Outline is essential
Road Map
We’ve got 53,616 words down on paper, not including notes and cut scenes. Okay, not actually on paper, but in the computer, and backed up on various flash drives and external hard drives.
We’ve got some awesome scenes written. In one scene, the three younger girls are investigating the disappearance of an old widow. They decide to visit her house (at night, of course) to see what they can find. The scene includes a body, puke and a digital video recorder among other things.
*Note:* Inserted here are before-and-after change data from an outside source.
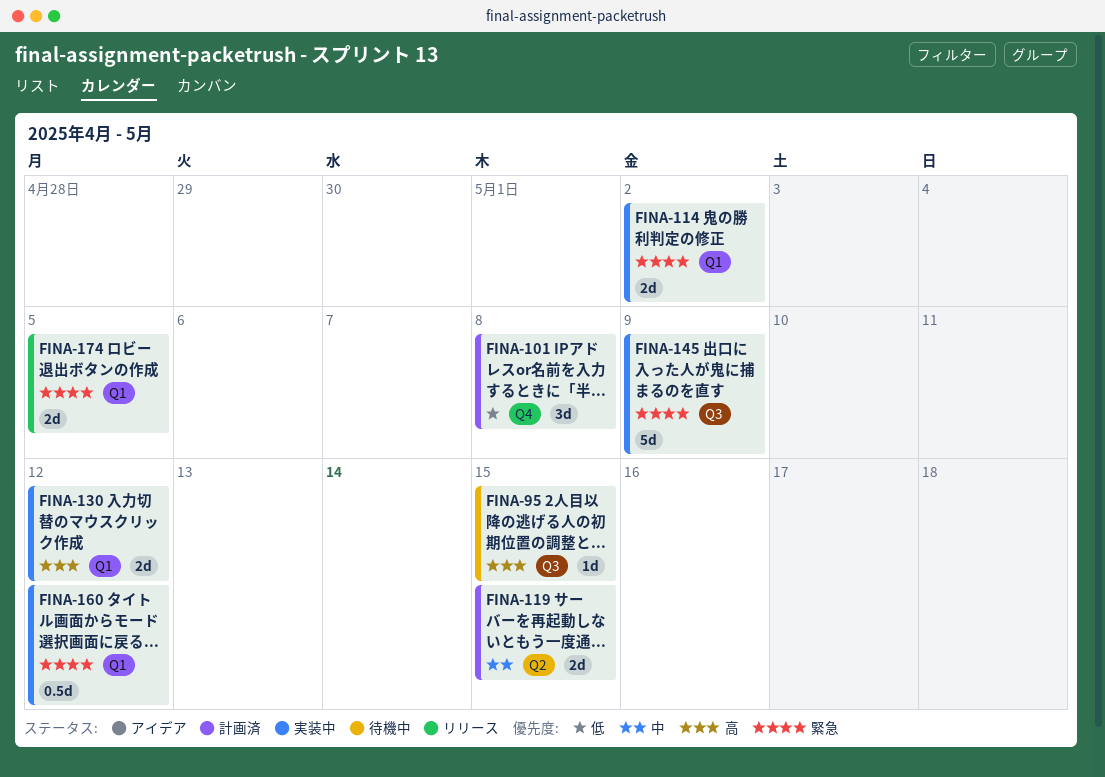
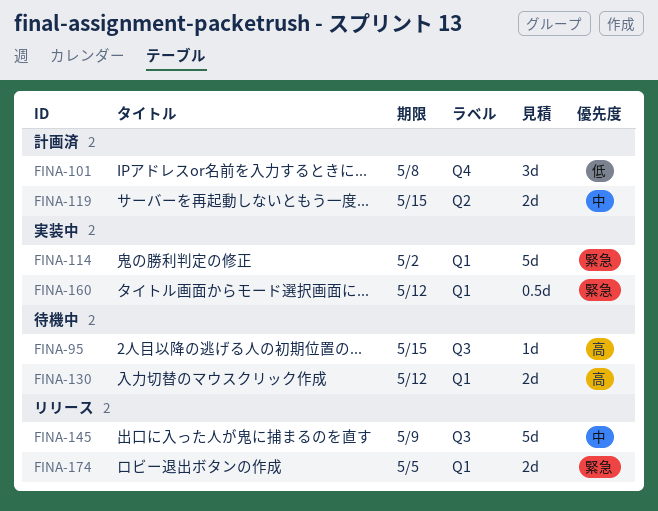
FINA-114, estimate: 2d -> 5d
FINA-130, status: 実装中 -> 待機中
FINA-145, status: 実装中 -> リリース
FINA-145, priority: 緊急 -> 中

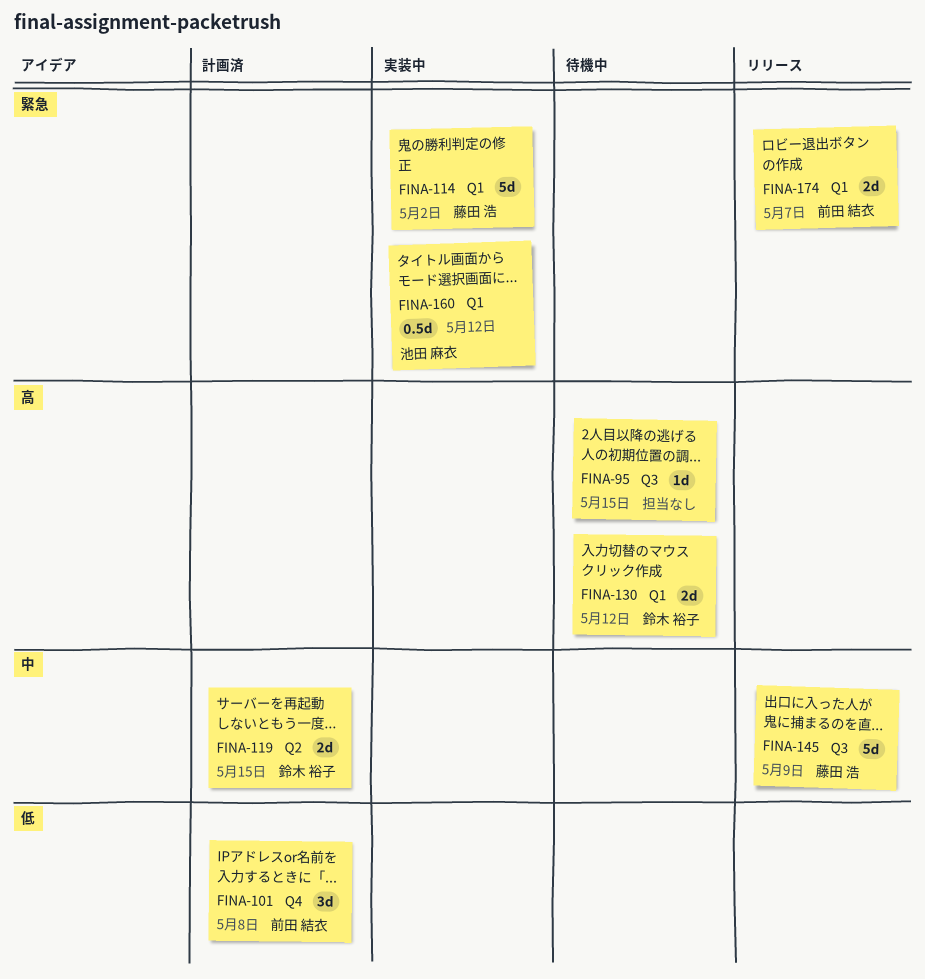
FINA-174, due: May 5 -> May 7

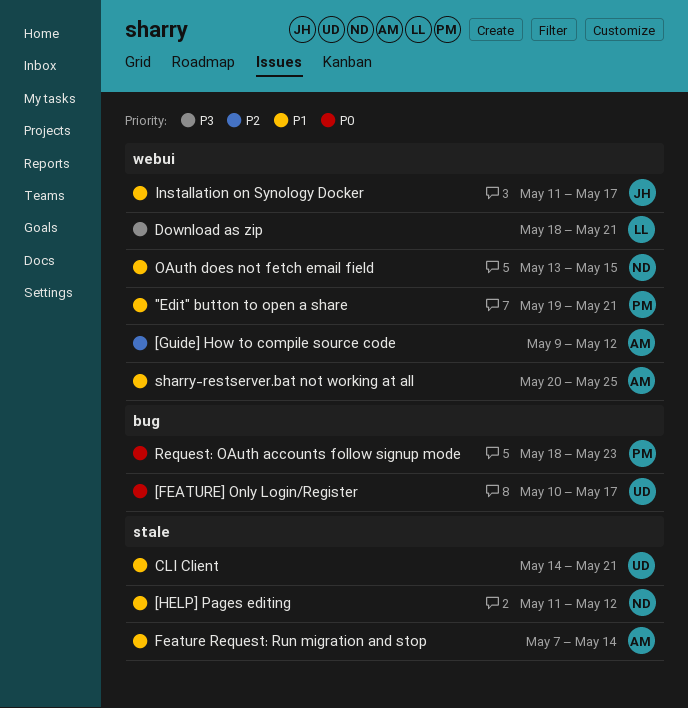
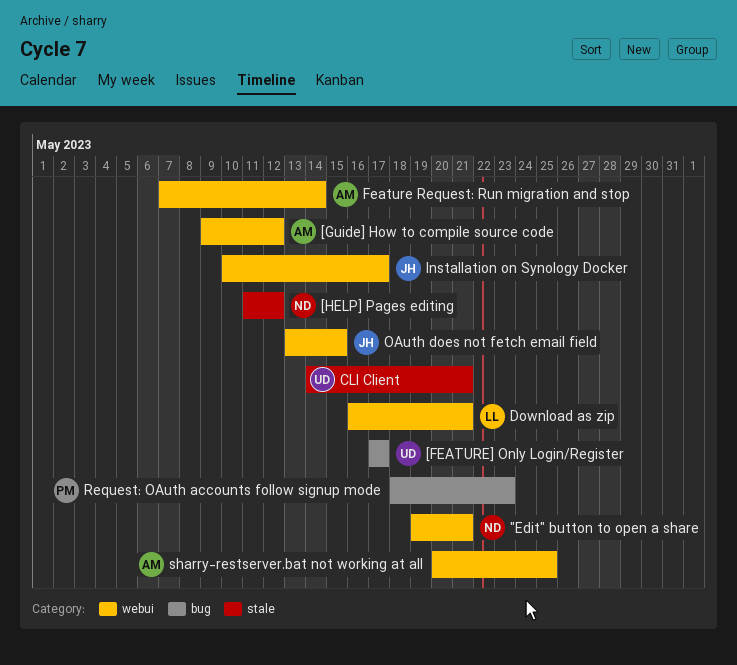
"Edit" button to open a share, owner: PM -> ND
[FEATURE] Only Login/Register, start: May 10 -> May 17
Download as zip, start: May 18 -> May 16
Feature Request: Run migration and stop, label: stale -> webui
Installation on Synology Docker, start: May 11 -> May 10
OAuth does not fetch email field, owner: ND -> JH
In another scene, the three younger boys are assigned to get information from the town’s oldest resident. While inside the old guy’s house, they get separated and two of the friends end up locked in the basement. They soon discover they’re not alone.
But we have some issues.
The scenes are well-written and the kids are great. However, we need to continue to advance the story. We had a problem and it took many discussions to come to a conclusion as to where these events would best fit in. We made up a pretty comprehensive outline of the story and input the outline into the novel-writing software. Now it looks almost as if you’re reading the ultra-condensed Readers Digest version of the book. Constructing an outline of the story is something we should have done months ago.
Making an outline of your book is important. We wasted a lot of time shuffling things around. We also engaged in some heated debates. The problem was not so much about where the scenes would go into the book, but more because we frustrated ourselves from the lack of an outline.
The outline is like a road map. We knew where we started, of course, and we knew pretty much where we want the story to go. Our problem came from not having a road map to show us how to get from here to there.
Getting from the start of the book to the finish–a road map–that’s what the outline is for. Uh-huh…duh.